Segment Start: Passage

For as long as the Trump administration keeps doing crazy things at a crazy pace, I’ll keep doing these weekly round-ups.

So that’ll be for the next four years, then. Let’s dive in.

Is Trump senile? How would we know?

Donald Trump is 78 years old. That’s older than Joe Biden was when he started his term. By the time his second term is over, Trump will be the oldest president ever. He also behaves in incredibly erratic ways.

Look at his handling of an issue that has mostly flown below the radar: California water. There were recently massive fires around Los Angeles, and Trump responded by reviving an old criticism of California’s water management policy. The state, he claims, hoards water in its northern reaches in order to protect an endangered fish species, the delta smelt. This meant not enough water was available in the southern part of the state to fight the fires.

In response, Trump in recent days ordered federal authorities to release a massive amount of water from dammed reservoirs. About three billion gallons flowed out, and if the White House hadn’t been talked down, it apparently would have released much more - enough to flood local communities.

There’s just one very big problem. The water was released in the Central Valley, hundreds of miles from Los Angeles. There is literally no way for the water to flow from there to LA, and the fires were by this point mostly contained anyway. The act was, as Chris Hayes wrote, “like pouring a glass of water down your sink in order to water your houseplants”. All it did was deprive Trump-supporting farming communities in the Central Valley of water that they will need as growing season begins in the months ahead. It was a pointless waste of California’s water - exactly the thing that Trump accuses the state of doing.

This is so detached from reality that we should question the mental capacity of the person who wrote it

This sequence of events is not just surreal - it is indicative of a complete detachment from reality. It is so ignorant of cause and effect that if someone else did it, we would question their mental competence. But Trump does things like this all of the time, so we just shrug it off.

But we shouldn’t. And we should also worry about what happens if Trump’s mental state deteriorates further. Put simply, even if he’s not senile now, he sure often acts like he is. He long ago crossed a threshold that in any other leader would be disqualifying. So how would we know if he declines further? And what could be done about it?

Will Trump ignore the judiciary?

The most important plot line in the new Trump administration is one that isn’t being talked about much. The reason we’re not talking about it much is that it’s one norm that Trump is yet to thoroughly barge through. But if he did, it would turbocharge America’s growing constitutional crisis and perhaps lead it past a point of no return.

I’m talking about the administration’s attitude towards the federal judiciary. So far, a number of illegal and unconstitutional things that the administration has tried to do have been blocked by judges. This includes its order against birthright citizenship, its “delayed buy-out” for federal employees, and Elon Musk’s access to some sensitive government systems.

One way to look at this is that it’s a fairly common presidential tactic: do something that you know to be illegal but that you think is politically popular, and then wait for the courts to stop you. Then you can spend years fighting court battles which make you look like you’re trying hard to accomplish whatever that thing is, without having to bear the consequences of actually doing it. Presidents of both parties have done this.

Segment End: Passage

● **Things to do**
1: In the Trump round-up, about how much water flowed out when federal authorities released it from dammed reservoirs?
2: Carry on with the Trump round-up, picking up right after its last sentence.

Segment Start: Listed records

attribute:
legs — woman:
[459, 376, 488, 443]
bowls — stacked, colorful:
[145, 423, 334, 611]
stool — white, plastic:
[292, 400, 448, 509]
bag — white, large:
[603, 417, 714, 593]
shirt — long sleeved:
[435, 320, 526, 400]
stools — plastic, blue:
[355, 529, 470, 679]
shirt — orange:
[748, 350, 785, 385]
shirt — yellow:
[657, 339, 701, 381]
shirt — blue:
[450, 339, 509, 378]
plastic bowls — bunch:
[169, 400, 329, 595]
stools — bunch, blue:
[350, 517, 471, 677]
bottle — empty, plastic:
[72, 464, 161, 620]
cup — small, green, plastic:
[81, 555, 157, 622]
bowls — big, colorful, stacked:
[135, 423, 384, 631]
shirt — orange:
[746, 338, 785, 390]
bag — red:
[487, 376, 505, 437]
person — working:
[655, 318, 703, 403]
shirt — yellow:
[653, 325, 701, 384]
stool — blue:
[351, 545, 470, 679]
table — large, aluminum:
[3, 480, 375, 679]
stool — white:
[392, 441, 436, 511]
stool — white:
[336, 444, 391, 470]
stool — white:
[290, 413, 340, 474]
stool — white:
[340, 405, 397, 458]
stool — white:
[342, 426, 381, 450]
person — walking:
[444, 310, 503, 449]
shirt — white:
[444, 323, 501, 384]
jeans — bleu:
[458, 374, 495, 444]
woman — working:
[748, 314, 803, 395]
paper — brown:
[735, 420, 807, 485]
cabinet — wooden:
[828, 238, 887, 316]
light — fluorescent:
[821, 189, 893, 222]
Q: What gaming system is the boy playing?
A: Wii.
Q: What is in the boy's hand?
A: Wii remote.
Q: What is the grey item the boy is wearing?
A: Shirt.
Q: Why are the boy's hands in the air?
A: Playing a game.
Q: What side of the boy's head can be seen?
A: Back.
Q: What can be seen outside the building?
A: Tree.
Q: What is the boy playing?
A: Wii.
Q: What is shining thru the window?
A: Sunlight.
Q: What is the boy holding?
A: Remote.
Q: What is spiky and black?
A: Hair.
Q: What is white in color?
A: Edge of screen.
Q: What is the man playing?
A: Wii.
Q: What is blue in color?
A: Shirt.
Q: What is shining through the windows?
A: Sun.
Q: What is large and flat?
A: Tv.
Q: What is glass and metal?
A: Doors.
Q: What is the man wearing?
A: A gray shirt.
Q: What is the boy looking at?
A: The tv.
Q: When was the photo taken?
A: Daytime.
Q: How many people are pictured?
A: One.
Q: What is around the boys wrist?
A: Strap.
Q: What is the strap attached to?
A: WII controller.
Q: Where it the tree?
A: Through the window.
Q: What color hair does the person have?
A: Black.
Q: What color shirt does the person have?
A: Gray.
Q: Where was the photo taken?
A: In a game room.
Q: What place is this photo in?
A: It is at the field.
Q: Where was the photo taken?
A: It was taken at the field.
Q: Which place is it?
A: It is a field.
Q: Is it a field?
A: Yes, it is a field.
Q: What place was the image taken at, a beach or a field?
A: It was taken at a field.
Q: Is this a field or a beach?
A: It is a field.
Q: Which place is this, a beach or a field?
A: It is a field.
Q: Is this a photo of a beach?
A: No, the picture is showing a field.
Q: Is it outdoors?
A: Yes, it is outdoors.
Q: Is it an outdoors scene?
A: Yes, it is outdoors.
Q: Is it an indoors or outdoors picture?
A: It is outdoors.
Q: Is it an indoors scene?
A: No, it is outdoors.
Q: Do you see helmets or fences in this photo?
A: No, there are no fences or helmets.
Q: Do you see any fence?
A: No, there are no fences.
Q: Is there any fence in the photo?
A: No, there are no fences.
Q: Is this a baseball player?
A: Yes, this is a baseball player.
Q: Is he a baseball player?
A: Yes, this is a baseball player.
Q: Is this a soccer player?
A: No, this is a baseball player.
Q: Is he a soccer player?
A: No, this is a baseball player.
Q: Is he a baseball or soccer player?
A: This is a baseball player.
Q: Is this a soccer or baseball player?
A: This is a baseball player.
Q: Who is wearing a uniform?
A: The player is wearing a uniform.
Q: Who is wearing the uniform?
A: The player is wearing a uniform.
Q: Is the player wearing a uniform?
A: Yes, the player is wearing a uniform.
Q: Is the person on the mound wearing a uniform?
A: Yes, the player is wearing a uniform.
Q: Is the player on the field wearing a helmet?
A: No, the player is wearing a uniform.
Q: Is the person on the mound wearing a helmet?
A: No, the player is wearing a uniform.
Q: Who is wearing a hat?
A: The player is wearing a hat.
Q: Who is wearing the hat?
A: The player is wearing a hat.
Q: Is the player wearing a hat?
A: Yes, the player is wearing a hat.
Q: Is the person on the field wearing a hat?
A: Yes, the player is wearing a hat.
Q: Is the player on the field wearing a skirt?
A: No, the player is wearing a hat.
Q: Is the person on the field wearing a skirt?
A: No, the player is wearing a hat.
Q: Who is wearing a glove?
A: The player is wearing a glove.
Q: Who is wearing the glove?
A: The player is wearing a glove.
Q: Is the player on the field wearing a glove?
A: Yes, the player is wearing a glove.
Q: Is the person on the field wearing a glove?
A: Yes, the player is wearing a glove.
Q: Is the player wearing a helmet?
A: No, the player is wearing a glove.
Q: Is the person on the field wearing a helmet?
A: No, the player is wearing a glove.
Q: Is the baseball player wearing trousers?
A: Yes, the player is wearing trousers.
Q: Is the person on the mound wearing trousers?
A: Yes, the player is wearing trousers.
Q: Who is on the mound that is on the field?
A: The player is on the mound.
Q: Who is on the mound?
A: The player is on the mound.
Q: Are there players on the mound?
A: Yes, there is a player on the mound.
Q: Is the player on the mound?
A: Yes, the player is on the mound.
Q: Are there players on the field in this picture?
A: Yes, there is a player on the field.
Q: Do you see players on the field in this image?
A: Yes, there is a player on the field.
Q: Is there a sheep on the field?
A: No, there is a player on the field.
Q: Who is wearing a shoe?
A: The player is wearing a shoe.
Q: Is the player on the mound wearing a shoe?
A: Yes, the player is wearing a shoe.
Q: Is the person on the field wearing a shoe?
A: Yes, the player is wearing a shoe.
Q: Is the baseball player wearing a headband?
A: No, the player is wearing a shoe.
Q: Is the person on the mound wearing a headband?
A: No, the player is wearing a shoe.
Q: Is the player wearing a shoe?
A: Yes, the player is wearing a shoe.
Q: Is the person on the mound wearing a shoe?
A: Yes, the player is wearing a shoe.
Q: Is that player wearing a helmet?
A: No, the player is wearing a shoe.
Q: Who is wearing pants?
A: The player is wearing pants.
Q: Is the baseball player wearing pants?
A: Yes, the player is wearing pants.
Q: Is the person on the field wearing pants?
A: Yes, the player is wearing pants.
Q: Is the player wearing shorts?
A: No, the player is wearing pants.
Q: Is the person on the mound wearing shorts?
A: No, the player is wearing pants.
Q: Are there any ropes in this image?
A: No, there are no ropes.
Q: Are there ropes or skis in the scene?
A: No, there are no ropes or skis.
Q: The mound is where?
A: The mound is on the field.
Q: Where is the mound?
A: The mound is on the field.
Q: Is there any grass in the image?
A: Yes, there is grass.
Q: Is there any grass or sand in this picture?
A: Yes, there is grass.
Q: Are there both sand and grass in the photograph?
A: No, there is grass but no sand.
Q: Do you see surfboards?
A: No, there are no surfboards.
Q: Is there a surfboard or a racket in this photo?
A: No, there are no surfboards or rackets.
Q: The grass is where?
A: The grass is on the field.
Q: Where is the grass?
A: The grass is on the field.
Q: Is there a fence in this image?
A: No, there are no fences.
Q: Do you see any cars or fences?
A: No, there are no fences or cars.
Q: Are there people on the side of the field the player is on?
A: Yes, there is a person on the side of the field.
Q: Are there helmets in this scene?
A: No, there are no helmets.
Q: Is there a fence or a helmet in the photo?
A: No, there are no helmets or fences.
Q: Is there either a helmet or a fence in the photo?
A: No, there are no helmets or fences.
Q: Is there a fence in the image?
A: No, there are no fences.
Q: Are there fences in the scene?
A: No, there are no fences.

Segment End: Listed records

● **Written responses**
1: About three billion gallons.

2:
But I’m worried that Trump is building up to something else: ignoring the courts. He might do it openly, or he might pretend to comply without actually doing so, something that may already be happening with the order which unblocked federal grants and loans.

The problem is that federal courts actually have remarkably little power to enforce their own edicts. The executive branch has (almost) all of the guns, and it has the ability to create facts on the ground faster than the courts can react. If Trump makes this move, the last check on his power will be gone. This would clearly constitute the sort of “high crime and misdemeanor” that is supposed to lead to impeachment, but good luck getting this Republican-controlled Congress to impeach.

It would also be, for all intents and purposes, the death of the constitution - or at least its transformation into something radically different, in which the president was essentially an elected dictator, bound by no outside authority.

So watch how the administration reacts to the courts - a lot is riding on it.

Trump is a product of decadence

I’ve also been alarmed by the way that the administration is moving to dismantle the FBI. Trump appointees have sacked dozens of the agency’s senior leaders whose only crime appears to have been that they were senior leaders at a time when the agency was prosecuting Trump for his numerous crimes. The Trump people also appear to be trying to make the FBI take on a much greater role in immigration enforcement, reassigning dozens of people to work on it.

You might think of the FBI as an agency which tries to solve serious federal crimes, but it also has a major role in keeping Americans safe in other ways. The FBI is America’s main counterintelligence agency, meaning it tries to root out foreign spies. It also has a huge role to play in counterterrorism. The Trump people are taking agents off these vitally important missions and assigning them to deport immigrants instead.

This got me thinking about how even though Trump’s whole political persona is built around the idea that he will protect the United States from threats, he’s actually the product of a deeply secure time in the nation’s history.